Тенор (не) моей мечты - стр. 23
Рука забирается под волосы, приподнимает их. Счастливый вздох. Артур бережно касается шеи губами. Стонет. Прижимается всем телом. Ох, насколько он возбужден! Практически как я сама.
– Девочка моя… Любимая, – горячечно шепчет он. – Как я скучал.
Он подхватывает меня на руки. И… он везде. Снова захватывает в плен, я снова готова покоряться… И весь мой бунт, все попытки стать свободной и счастливой… Все оказывается напрасным.
Ярость. Светлой полосой, как молния, вспыхивает у меня перед глазами ярость. Заставляет закипеть кровь. И прогоняется колдовство его прикосновений.
– Нет, - произношу я. И сама удивляюсь тому, что говорю. И тому, что я смогла хоть что-то сказать.
– Аня? – он еще не верит.
– Прекрати. Пожалуйста, – непослушными губами, через силу.
– Любимая… – и снова не верит, как всегда, только он, только его чувства.
– Довольно, Артур, – мой голос становится громче, ярость прорывается…
Меня наконец-то слышат.
Артур как-то неловко ставит меня на пол, сильные, нежные руки не хотят отпускать, скользят по моему обнаженному телу в последней нежности. В последней попытке что-то изменить.
– Нет, - повторяю я. Голос дрожит. Резко отворачиваюсь, поднимаю со стола ночную рубашку, невесть когда с меня слетевшую, надеваю обратно.
Суп – в тарелку. Молоко – в кружку. Разогреть в микроволновке.
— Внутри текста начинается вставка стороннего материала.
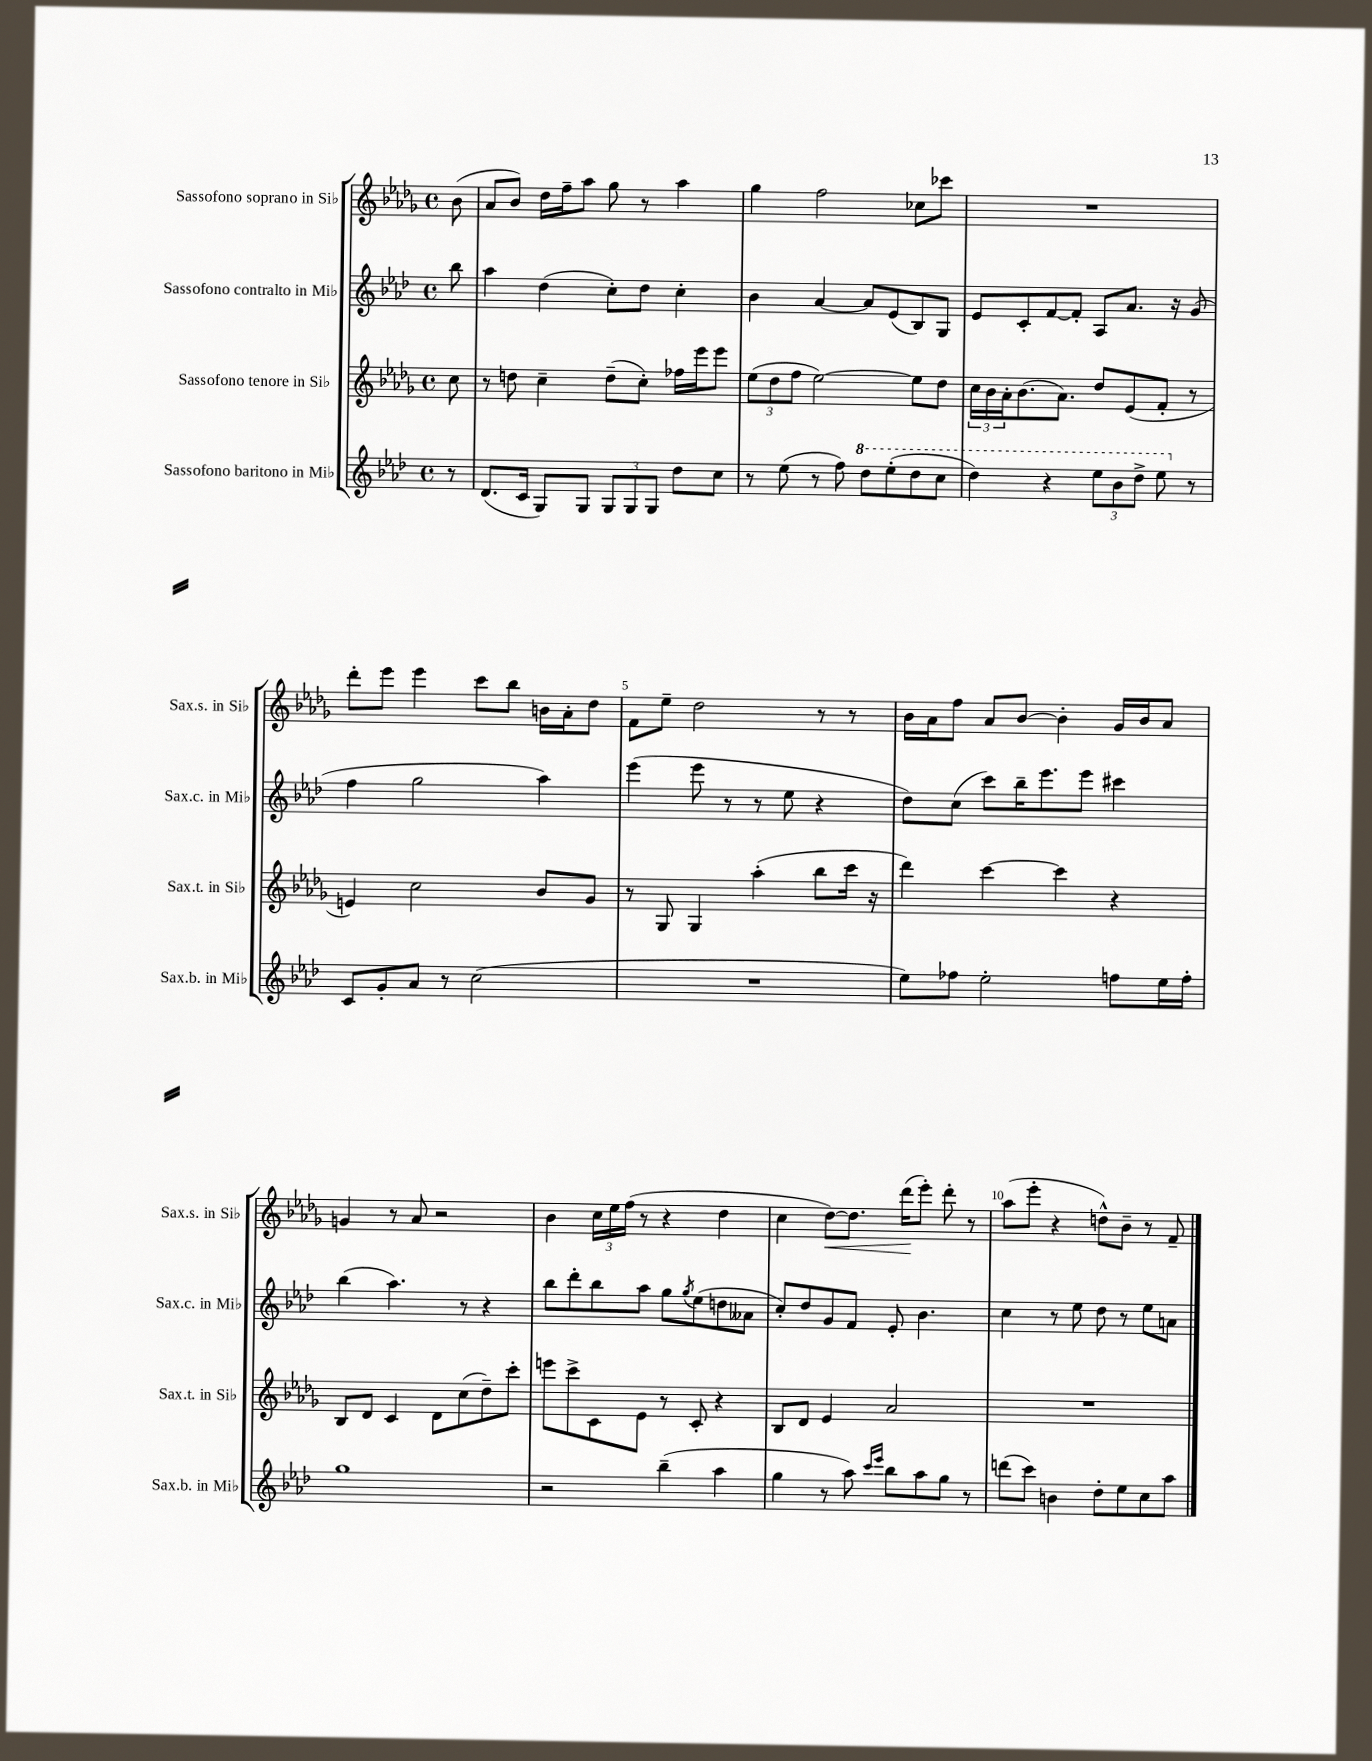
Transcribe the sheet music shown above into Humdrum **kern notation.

**kern	**kern	**kern	**kern
*staff4	*staff3	*staff2	*staff1
*clefG2	*clefG2	*clefG2	*clefG2
*k[b-e-a-d-]	*k[b-e-a-d-g-]	*k[b-e-a-d-]	*k[b-e-a-d-g-]
*M4/4	*M4/4	*M4/4	*M4/4
*met(c)	*met(c)	*met(c)	*met(c)
8r	8cc\	8bb-\	(8b-\
=	=	=	=
(8.d-/L	8r	4aa-\	8a-/L
.	8dd\	.	8b-/J)
16c/Jk	.	.	.
8G/L)	4cc~\	(4dd-\	16dd-\LL
.	.	.	16ff~\J
8G/J	.	.	8aa-\J
12G/L	(8dd~\L	8cc'\L)	8gg-\
12G/	.	.	.
.	8cc'\J)	8dd-\J	8r
12G/J	.	.	.
8dd-\L	16ff-\LL	4cc'\	4aa-\
.	16eee-\J	.	.
8cc\J	8eee-\J	.	.
=	=	=	=
8r	(12ee-\L	4b-\	4gg-\
.	12dd-\	.	.
(8ee-\	.	.	.
.	12ff\J	.	.
8r	[2ee-\)	[4a-/	2ff\
8ff\)	.	.	.
8ddd-\L	.	8a-/]L	.
(8eee-'\	.	(8e-/	.
8ddd-\	8ee-\]L	8B-/)	8cc-\L
8ccc\J	8dd-\J	8G/J	8ccc-\J
=	=	=	=
4ddd-\)	24cc\LL	8e-/L	1r
.	24b-\	.	.
.	24a-'\J	.	.
.	(8.b-\	8c'/	.
4r	.	[8f/	.
.	8.a-\J)	.	.
.	.	8f'/]J	.
12eee-\L	8dd-/L	8A-/L	.
12bb-\	.	.	.
.	(8e-/	8.a-/J	.
12ddd-^\J	.	.	.
8eee-\	8f'/J	.	.
.	.	16r	.
8r	8r	(8g/	.
=	=	=	=
8c/L	4e/)	4ff\	8ddd-'\L
8g'/	.	.	8eee-\J
8a-/J	2cc\	2gg\	4eee-\
8r	.	.	.
(2cc\	.	.	8ccc\L
.	.	.	8bb-\J
.	8b-/L	4aa-\)	16b\LL
.	.	.	16a-'\J
.	8g-/J	.	8dd-\J
=	=	=	=
1r	8r	(4eee-\	8f\L
.	8G-/	.	8ee-~\J
.	4G-/	8eee-\	2dd-\
.	.	8r	.
.	(4aa-'\	8r	.
.	.	8ee-\	.
.	8bb-\L	4r	8r
.	16ccc\Jk	.	8r
.	16r	.	.
=	=	=	=
8ee-\L)	4ddd-\)	8dd-\L)	16b-\LL
.	.	.	16a-\J
8ff-\J	.	(8cc\J	8ff\J
2ee-'\	[4ccc\	8ccc\L)	8a-/L
.	.	16bb-~\K	[8b-/J
.	.	8.eee-\	.
.	4ccc\]	.	4b-'\]
.	.	8eee-\J	.
8ff\L	4r	4ccc#\	16g-/LL
.	.	.	16b-/J
16ee-\L	.	.	8a-/J
16ff'\JJ	.	.	.
=	=	=	=
1gg	8B-/L	(4bb-\	4g/
.	8d-/J	.	.
.	4c/	4.aa-\)	8r
.	.	.	8a-/
.	8d-\L	.	2r
.	(8cc\	8r	.
.	8dd-~\)	4r	.
.	8ccc'\J	.	.
=	=	=	=
2r	8eee\L	8bb-\L	4b-\
.	8ccc^\	8ddd-'\	.
.	8c\	8bb-\	24cc\LL
.	.	.	24ee-\
.	.	.	(24ff\JJ
.	8e-\J	8aa-\J	8r
(4bb-~\	8r	8gg\L	4r
.	.	8qgg/	.
.	8c'/	(8ee-\	.
4aa-\	4r	8dd\	4dd-\
.	.	8a--\J	.
=	=	=	=
4gg\	8B-/L	8cc'/L)	4cc\
.	8d-/J	8dd-/	.
8r	4e-/	8g/	[8dd-\L)
8aa-\)	.	8f/J	8.dd-\]J
16qqccc/LL	.	.	.
16qqeee-/JJ	.	.	.
8bb-\L	2a-/	8e-'/	.
.	.	.	(16ddd-\LK
8aa-\	.	4.b-\	8eee-'\J)
8gg\J	.	.	8ddd-'\
8r	.	.	8r
=	=	=	=
(8ddd\L	1r	4cc\	(8aa-\L
8ccc\J)	.	.	8eee-'\J
4b\	.	8r	4r
.	.	8ee-\	.
8dd-'\L	.	8dd-\	8dd^^\L)
8ee-\	.	8r	8b-~\J
8cc\	.	8ee-\L	8r
8aa-\J	.	8a\J	8f~/
==	==	==	==
*-	*-	*-	*-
Сода на кончике ножа и сливочное масло. Гадость – знаю. Но… надо? Заслужил.
– Аня, – Артур пытается меня удержать рядом, когда я все это ставлю на стол.
– Приятного аппетита, – твердо говорю я и выпутываюсь из его рук, отхожу.
– Объясни, - кричит он, морщится от боли, хватается за горло.
А вот не надо забывать про голосовой покой. Доктор предупреждала.
– Я прекрасно прожила без всех этих объяснений. Ты прожил тоже.
Он издает бешеный хрип:
– Прекрасно?! Да я…
– Не кричи, – обрываю его. – Катя спит.
И ухожу с кухни.
Ушла. Тихо закрыла за собой обе двери. И на кухню. И в спальню.
Приготовившись бодрствовать до утра, я… заснула. А проснулась под тишайший разговор на кухне:
– Так почему вы пришли вчера? – шепотом, но вполне живенько спрашивал Артур.
– Ну-у-у, – отвечала Катя. Исчерпывающе.
– То есть ты что-то начудила?
- Па-ап. Тебе говорить нельзя.
– А тебе зато можно, – беззвучно смеется он.
Катя тяжело вздыхает. Я выбираюсь в коридор: вот любопытно, заметит он или нет изменения во внешности дочери? Видимо, любопытно это не только мне, потому как наша девочка вполне себе раздраженно интересуется:
– Пап. Ну посмотри на меня внимательно. И скажи, что изменилось?
– Цвет волос ужасный, конечно, – спокойно отвечает он. – И прическа, прости, малыш, не лучше. Но в целом для того стиля в музыке, что ты мне вчера показывала – пойдет. Хоть пирсинг в нормальной конторе делала?